Oleh karena itu, masyarakat hendaknya mengukuhkan kembali pemahaman bahwa kritik ialah bentuk serangan legal terhadap suatu kebijakan bukan bentuk legitimasi serangan yang bertujuan merendahkan martabat individu.
Next. Saya asumsikan bahwa kritik dari masyarakat kepada pejabat benar benar sebuah kritik dan bukan hate speech.
"Jangan hanya bisa kasih kritik. Kasih solusi juga dong !!"
Kalimat di atas merepresentasi sikap pejabat yang resisten terhadap kritik. Pun, dengan kalimat senada.
Selayaknya kita pahami kembali bahwa kritik tidak mempersyaratkan solusi.

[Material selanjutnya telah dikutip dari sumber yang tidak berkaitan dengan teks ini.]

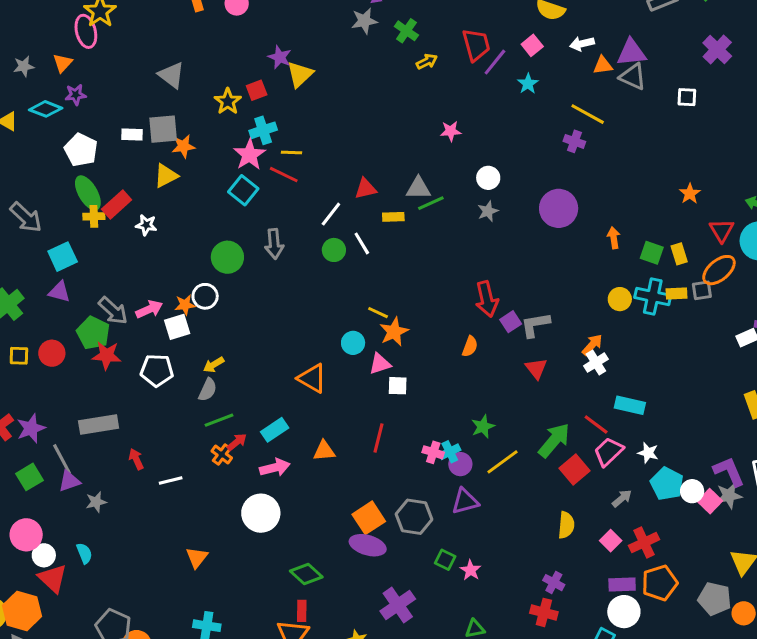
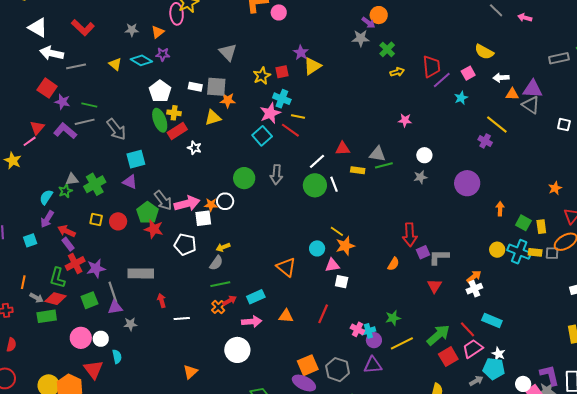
cyan cross: (263, 130) -> (282, 99), turned 30
yellow cross: (94, 216) -> (174, 113), moved
green circle: (334, 250) -> (315, 185), size x1.5
pink arrow: (149, 309) -> (187, 204), size x1.4
cyan pentagon: (667, 484) -> (494, 369), moved, turned -30
white circle: (44, 555) -> (101, 339), moved

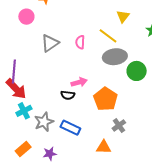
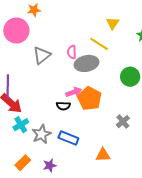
pink circle: (26, 17) -> (16, 31), size x1.6
gray ellipse: (115, 57) -> (86, 63), moved
orange pentagon: (106, 99) -> (90, 99), moved
gray cross: (119, 125) -> (123, 122), moved

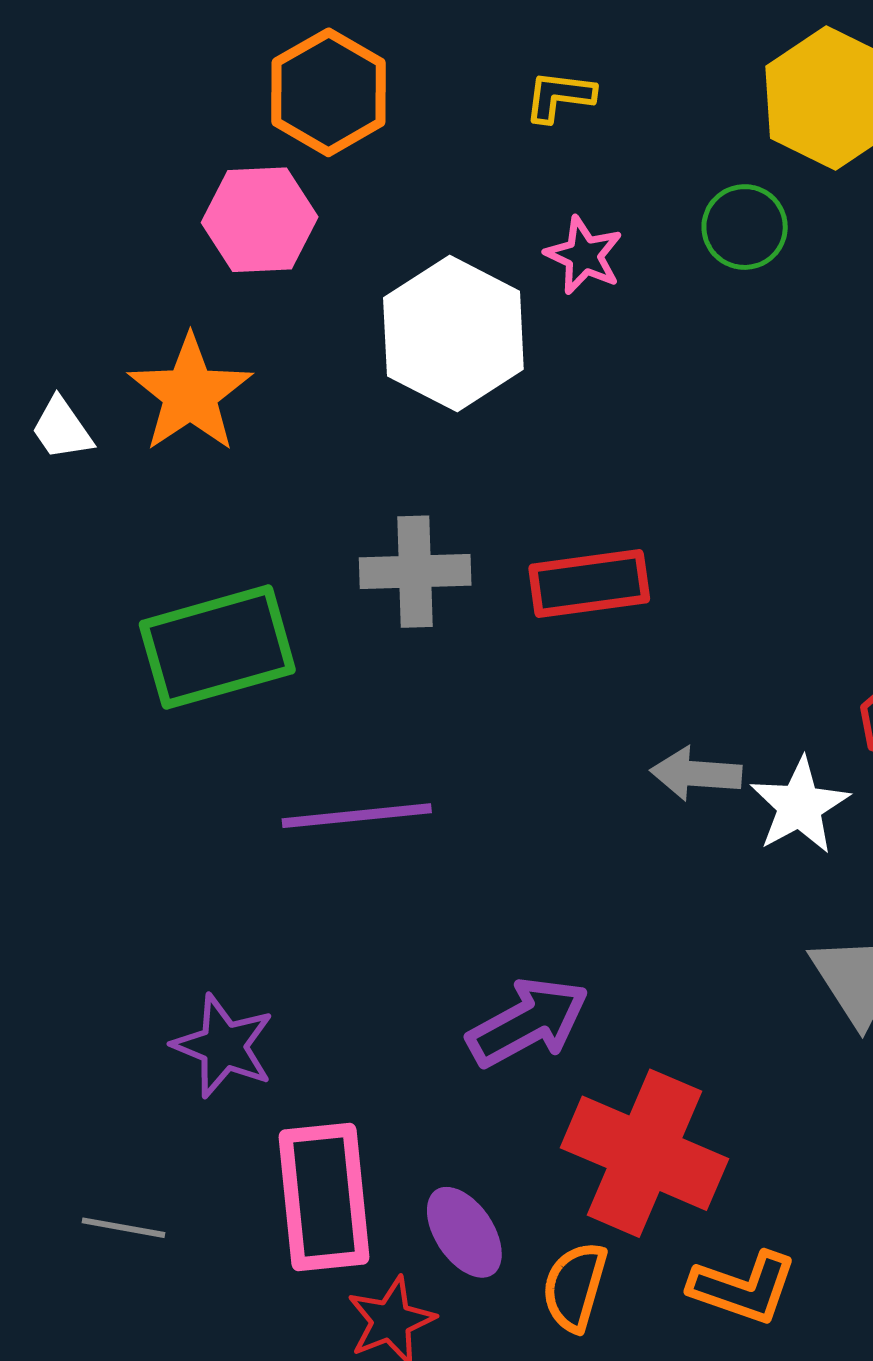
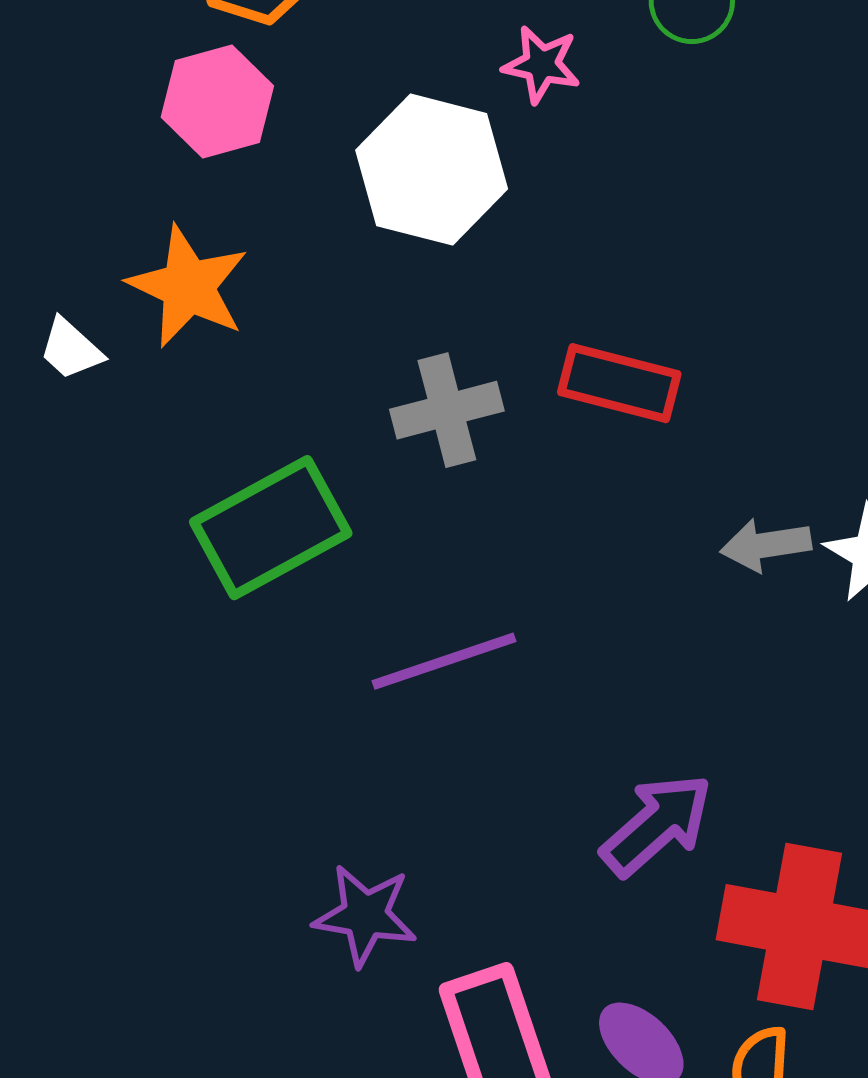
red rectangle: (589, 583) -> (619, 383), turned 35

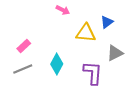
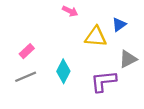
purple L-shape: (93, 73) -> (103, 81), turned -100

Kritik ialah kritik. Solusi tetaplah solusi.
Kritik menjadi alat kendali agar kebijakan tidak salah arah atau ke-bablas-an.
Solusi menjadi jalan keluar memecah kebuntuan yang dihadapi.
Sehingga kritik dan solusi merupakan dua entitas yang bertolak belakang dan bertindak sesuai dengan fungsinya masing-masing.
Kritik menjadi hak masyarakat agar mendapat yang terbaik dari beragam kebijakan yang dibuat oleh pejabat publik.
Solusi menjadi hak pejabat yang bisa mereka dapatkan dari konsultan terbaik yang bekerja membantu merumuskan kebijakan.